Good advice, TJ---all of it. Ian, just because it's a good opportunity to lay down a "how to solder" post, I'm going to pretend you know less about it than you do, so please forgive me. Your patience will allow me to be wordier. *L* Thanks!
For beginners: soldering is not like glueing with hot metal. You are using heat to get several metals to create a molecular bond, not just stick together. So, some basics:
1. Clean your soldering iron tip first. You can accomplish this (and reclean as you go) simply by letting it heat up nice and hot, then wiping the tip against a wet sponge. I realize you may think this will melt the sponge, but it won't. Immediately afterwards, melt some solder against the tip of your soldering iron so it's coated with nice, shiny metal that conducts heat well. This is called tinning the iron because solder is a mix of lead, tin, and other metals.

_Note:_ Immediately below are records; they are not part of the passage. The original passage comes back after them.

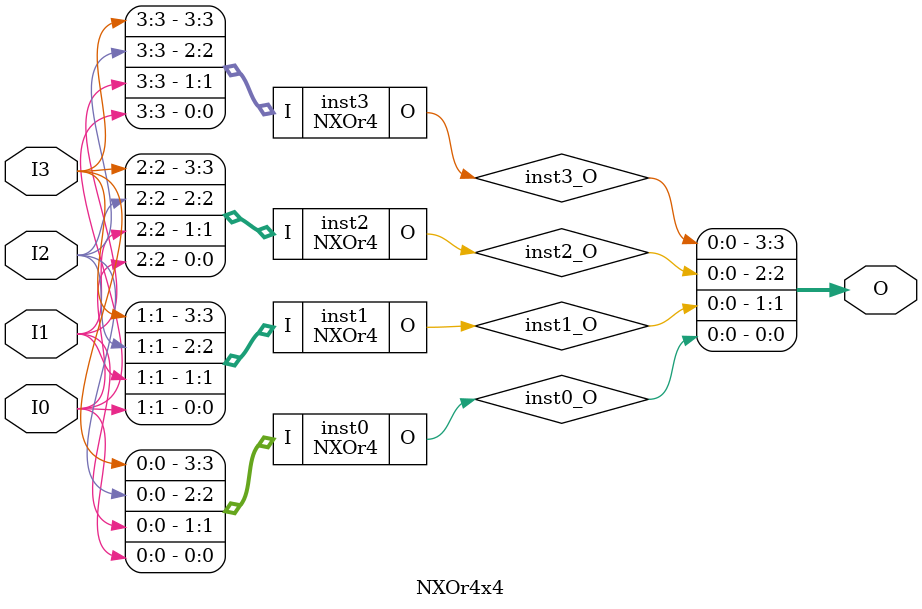
<source format=v>
module NXOr4 (input [3:0] I, output  O);
wire  inst0_O;
SB_LUT4 #(.LUT_INIT(16'h9669)) inst0 (.I0(I[0]), .I1(I[1]), .I2(I[2]), .I3(I[3]), .O(inst0_O));
assign O = inst0_O;
endmodule

module NXOr4x4 (input [3:0] I0, input [3:0] I1, input [3:0] I2, input [3:0] I3, output [3:0] O);
wire  inst0_O;
wire  inst1_O;
wire  inst2_O;
wire  inst3_O;
NXOr4 inst0 (.I({I3[0],I2[0],I1[0],I0[0]}), .O(inst0_O));
NXOr4 inst1 (.I({I3[1],I2[1],I1[1],I0[1]}), .O(inst1_O));
NXOr4 inst2 (.I({I3[2],I2[2],I1[2],I0[2]}), .O(inst2_O));
NXOr4 inst3 (.I({I3[3],I2[3],I1[3],I0[3]}), .O(inst3_O));
assign O = {inst3_O,inst2_O,inst1_O,inst0_O};
endmodule


</source>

2. Make sure your surface is clean and the metals are items that will bond with solder. Copper, brass, and any alloys of the two will bond; stainless steel and iron will not. Sorry, but that's how it works.
3. Mechanical attachment comes first: loop the wire through the eyelet, twist two wires together, or whatever it takes to get the thing attached before you solder. Try not to make the joint depend upon solder, alone, because solder can break off.

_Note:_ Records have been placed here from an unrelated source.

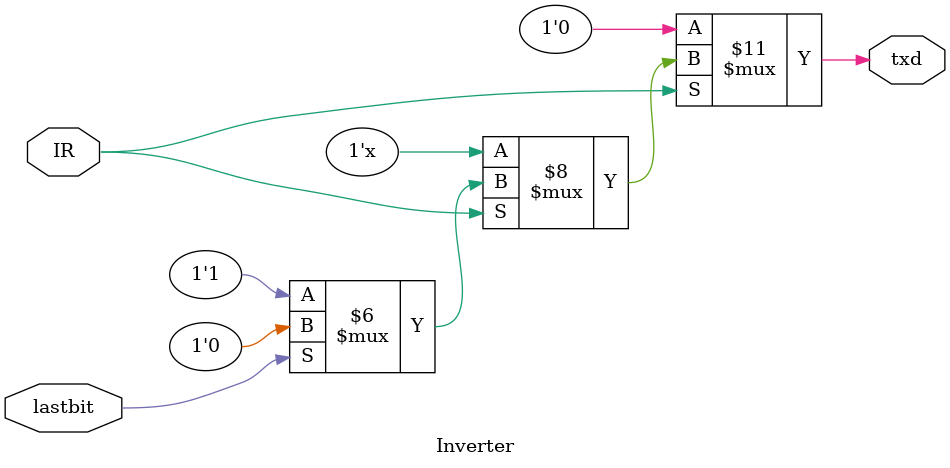
<source format=v>
module Inverter (IR, lastbit, txd);
//Inverter block with IR, lastbit ad input and txd as output

input IR;
input lastbit;
output txd;

reg txd;

//the sequential code to synthesise the latches	
always@(lastbit, IR)
begin
	//In 3/16 baud-rate condition
	if(IR == 1'b1)
		begin
			if(lastbit==1'b1)
				txd=1'b0;
			else
				txd=1'b1;
		end
		
	//if IR-0, set the default value to be 0
	else
				txd=1'b0;
end
endmodule

</source>
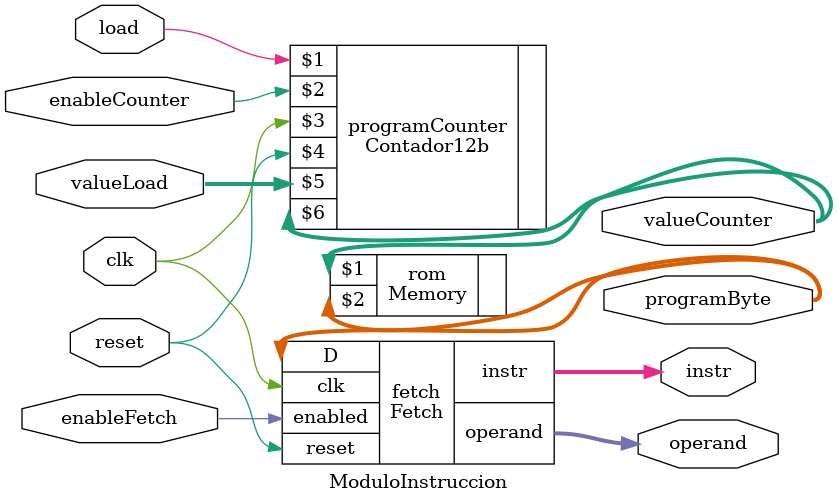
<source format=v>

module Fetch(input wire[7:0] D,input wire enabled, reset, clk, output reg[3:0] instr, operand);
    // Flip Flop tipo D de 8 bits

    always @ (posedge clk, posedge reset) begin
        
        if (reset) begin  //cuando reset es 1 las salidas se colocan en 0
            instr <= 0;  
            operand <= 0;
        end
        else if (enabled) begin // si enabled esta en 1 deja pasar los bits 4-7 a instr y 0-3 a operand
            instr <= D[7:4];
            operand <= D[3:0];
        end
    end
endmodule

module ModuloInstruccion(input wire [11:0] valueLoad, input load, reset, enableCounter, enableFetch, clk,
                         output wire [3:0] instr, operand, output wire [7:0] programByte, output wire [11:0] valueCounter);


    
    Contador12b programCounter(load ,enableCounter, clk, reset, valueLoad, valueCounter); //conexion entre 
    Memory rom(valueCounter, programByte); //conexion entre memoria y el program counter
    Fetch   fetch(programByte, enableFetch, reset, clk, instr , operand); //conexion del fetch con la memoria

endmodule


</source>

5. Flux. Flux is a chemical compound that is applied before you solder. It cleans the metal. Use it if you have it. If you still are having trouble, invest in some: it's cheap.
6. Choose your solder. There's solid solder for plumbing, rosin core for electronics, and acid core for sheet metal or plumbing: it's not what you want. It will eat at your connections long after you're done.

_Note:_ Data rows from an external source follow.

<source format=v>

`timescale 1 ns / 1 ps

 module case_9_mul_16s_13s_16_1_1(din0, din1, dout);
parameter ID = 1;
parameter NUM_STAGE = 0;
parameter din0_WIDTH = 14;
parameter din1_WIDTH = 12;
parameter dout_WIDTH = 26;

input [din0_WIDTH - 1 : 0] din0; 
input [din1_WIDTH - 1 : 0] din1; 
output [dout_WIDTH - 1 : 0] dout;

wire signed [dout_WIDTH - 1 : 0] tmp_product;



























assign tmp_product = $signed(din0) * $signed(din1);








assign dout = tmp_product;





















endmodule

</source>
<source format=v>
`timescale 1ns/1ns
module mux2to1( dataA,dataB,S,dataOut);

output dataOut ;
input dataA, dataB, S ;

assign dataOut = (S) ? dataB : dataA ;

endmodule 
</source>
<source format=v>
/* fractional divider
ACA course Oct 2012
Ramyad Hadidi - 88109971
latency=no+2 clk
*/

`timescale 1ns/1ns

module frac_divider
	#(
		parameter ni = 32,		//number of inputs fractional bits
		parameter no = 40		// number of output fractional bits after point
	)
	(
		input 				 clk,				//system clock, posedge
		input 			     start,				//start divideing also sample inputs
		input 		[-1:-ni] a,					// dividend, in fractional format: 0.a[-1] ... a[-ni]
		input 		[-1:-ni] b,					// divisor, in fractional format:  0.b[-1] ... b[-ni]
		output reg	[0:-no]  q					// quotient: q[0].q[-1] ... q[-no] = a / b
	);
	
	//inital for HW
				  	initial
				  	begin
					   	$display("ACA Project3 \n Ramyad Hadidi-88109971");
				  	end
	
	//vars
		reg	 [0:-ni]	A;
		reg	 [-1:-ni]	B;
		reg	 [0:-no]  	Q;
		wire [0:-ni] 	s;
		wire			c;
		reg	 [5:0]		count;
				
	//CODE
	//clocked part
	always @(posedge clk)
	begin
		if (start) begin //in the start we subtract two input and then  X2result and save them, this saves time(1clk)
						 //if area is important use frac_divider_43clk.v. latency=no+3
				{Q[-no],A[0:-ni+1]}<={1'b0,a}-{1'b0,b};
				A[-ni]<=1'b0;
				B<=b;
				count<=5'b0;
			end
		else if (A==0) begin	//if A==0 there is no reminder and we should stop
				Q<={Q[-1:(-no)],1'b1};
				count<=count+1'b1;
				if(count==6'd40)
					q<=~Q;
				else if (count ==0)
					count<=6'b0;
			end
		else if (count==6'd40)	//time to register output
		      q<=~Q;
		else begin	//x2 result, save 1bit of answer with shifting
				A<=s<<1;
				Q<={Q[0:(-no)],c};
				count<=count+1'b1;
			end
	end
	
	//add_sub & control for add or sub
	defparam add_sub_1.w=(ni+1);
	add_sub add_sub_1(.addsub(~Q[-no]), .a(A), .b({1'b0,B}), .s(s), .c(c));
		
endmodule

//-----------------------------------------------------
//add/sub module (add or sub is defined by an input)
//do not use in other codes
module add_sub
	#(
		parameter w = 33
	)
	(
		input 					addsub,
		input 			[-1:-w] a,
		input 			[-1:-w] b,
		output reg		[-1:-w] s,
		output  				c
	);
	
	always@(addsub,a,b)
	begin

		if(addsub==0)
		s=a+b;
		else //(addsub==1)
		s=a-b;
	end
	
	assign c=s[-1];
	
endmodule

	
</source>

5. "Heat from below" and "Heat the work, not the solder" are the two best sayings to learn from. If at all possible, get the tip of your iron underneath and let the heat rise through both items. That way, by the time the solder is hot enough to melt, both items you are trying to connect are hot enough, too. So, heat the pickup plate where the wire is attached, and let the solder press against the top. As it heats, the flux will sizzle and smoke, cleaning your surfaces. The heat will rise through the plate and heat the wire, then heat the solder, which will melt and flow down through the wire to the plate and leave you with a pretty, shiny new connection.
Finally, if none of the above is happening, your soldering iron is probably too small. Weller makes a pistol-style soldering iron which has it's flaws, but it's probably the most popular and has adequate heating ability. Best of luck!